ACTIVITY -
Every entry below should be printed exactly, without its images.

SUPPLIED ENTRIES -
=-=-=
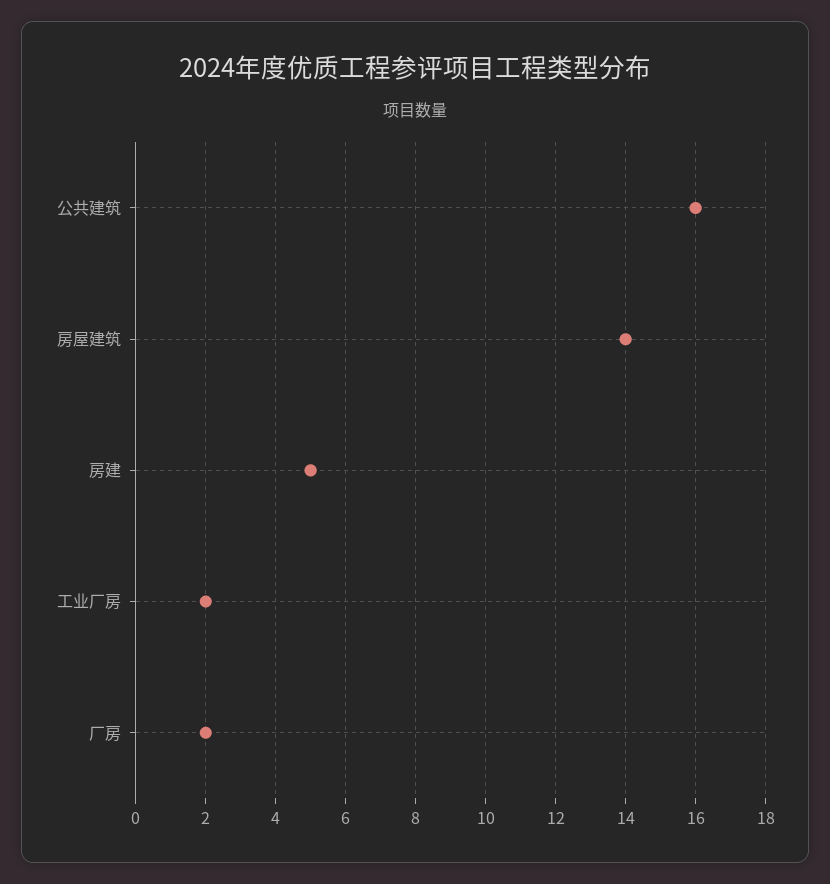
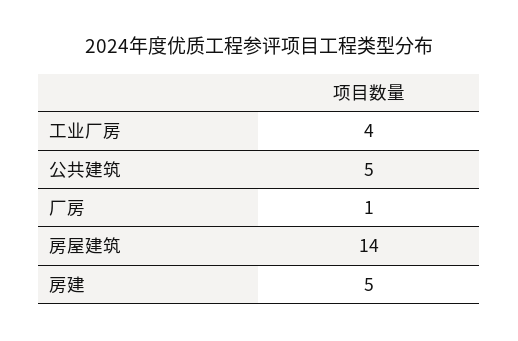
公共建筑: 16 -> 5
工业厂房: 2 -> 4
厂房: 2 -> 1

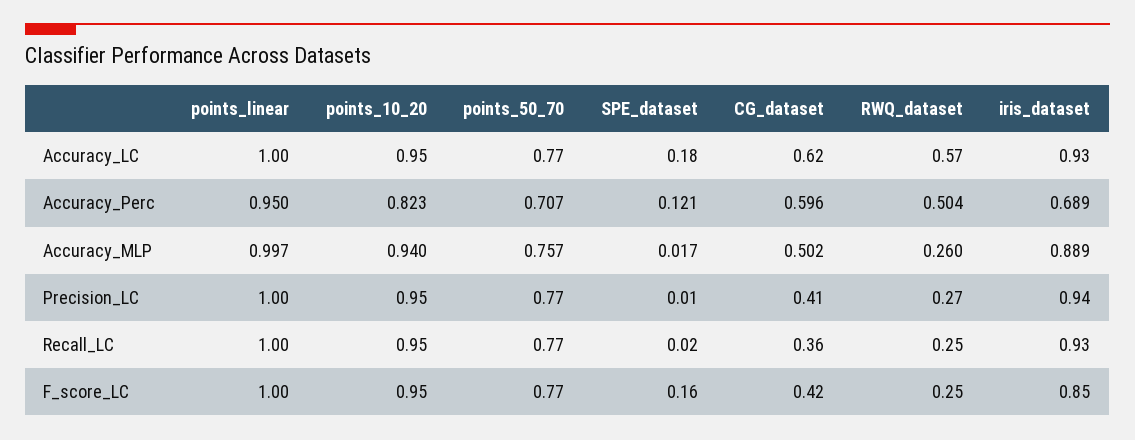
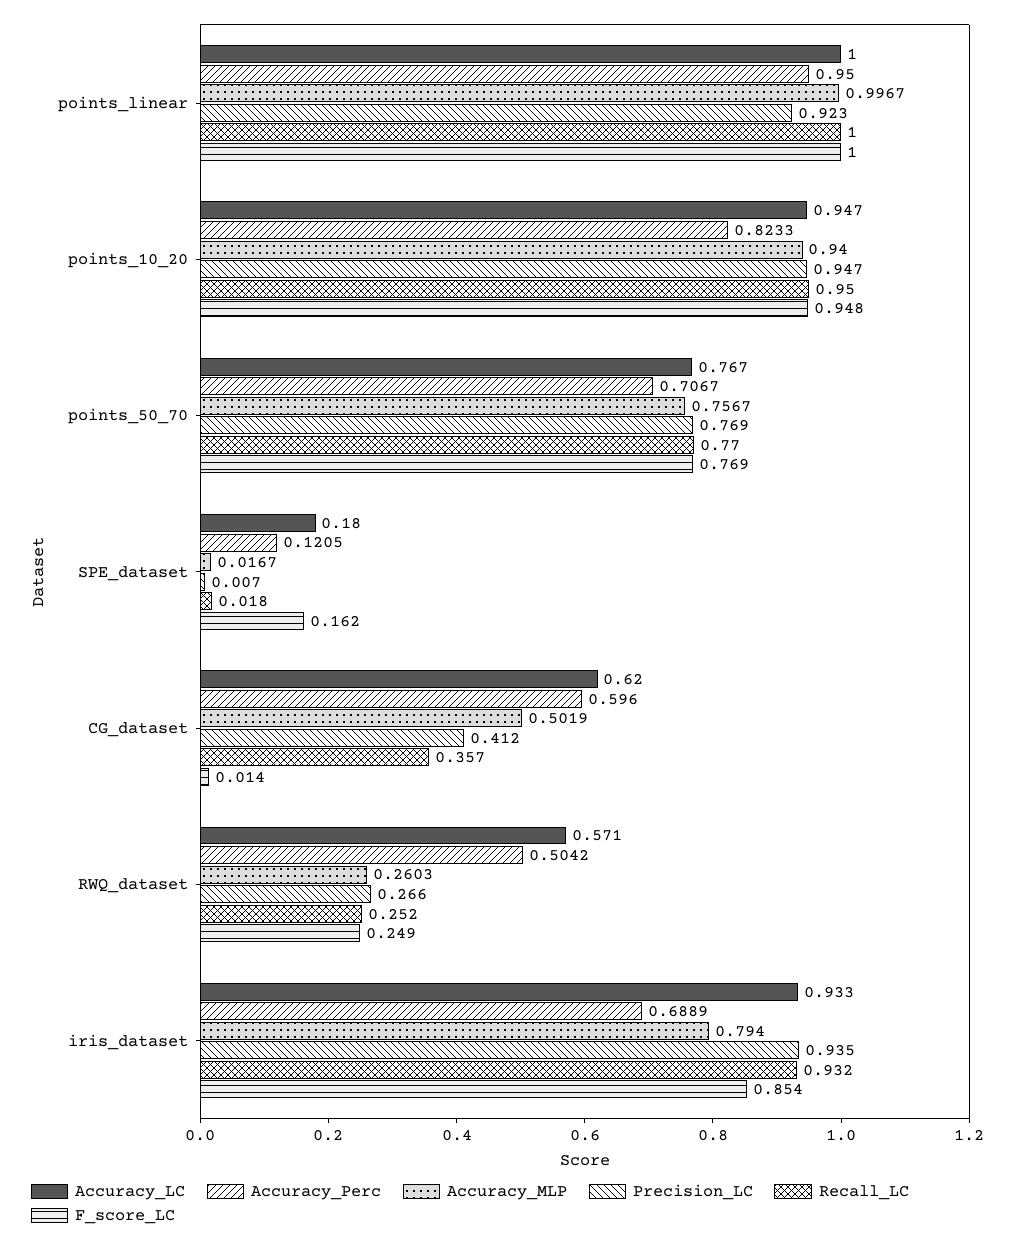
Accuracy_MLP, iris_dataset: 0.889 -> 0.794
Precision_LC, points_linear: 1 -> 0.923
F_score_LC, CG_dataset: 0.42 -> 0.014

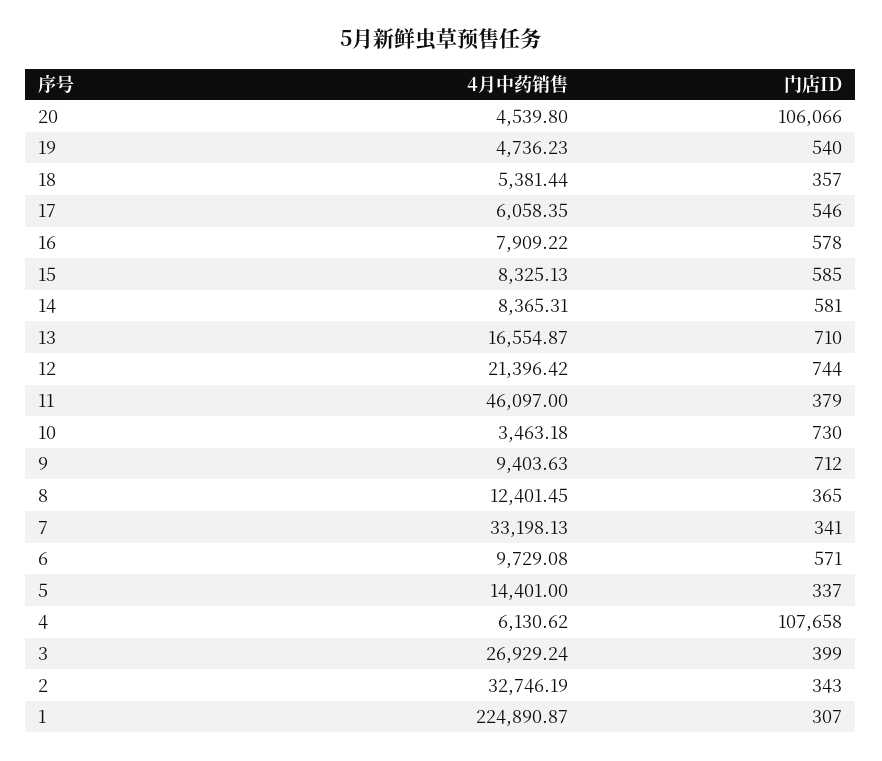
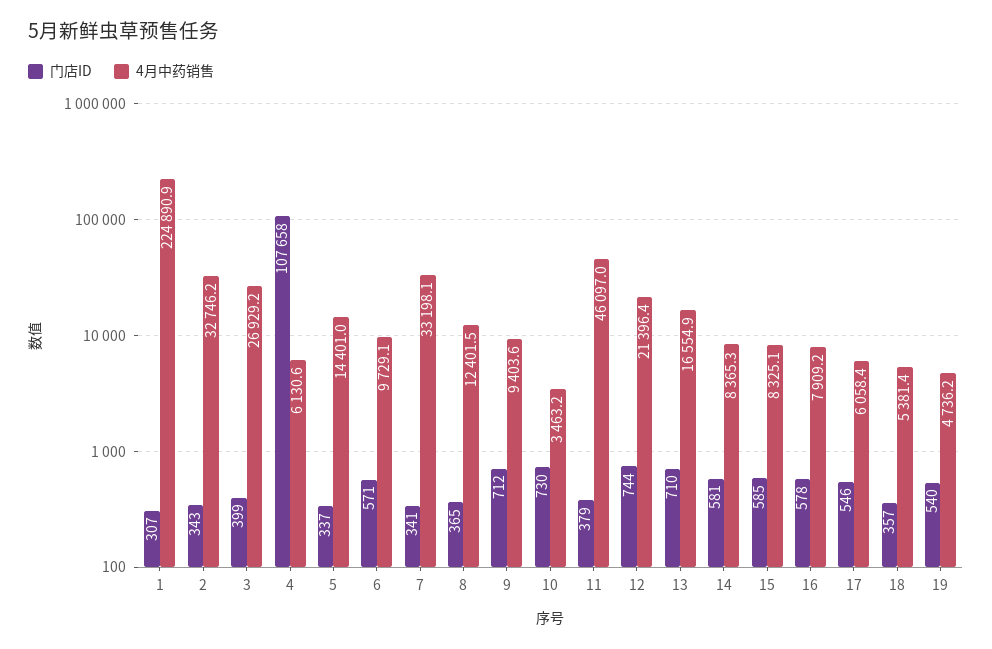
4月中药销售, 20: 4539.8 -> none
门店ID, 20: 106066 -> none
=-=-=
EXERCISE OUTPUT -
公共建筑: 16 -> 5
工业厂房: 2 -> 4
厂房: 2 -> 1

Accuracy_MLP, iris_dataset: 0.889 -> 0.794
Precision_LC, points_linear: 1 -> 0.923
F_score_LC, CG_dataset: 0.42 -> 0.014

4月中药销售, 20: 4539.8 -> none
门店ID, 20: 106066 -> none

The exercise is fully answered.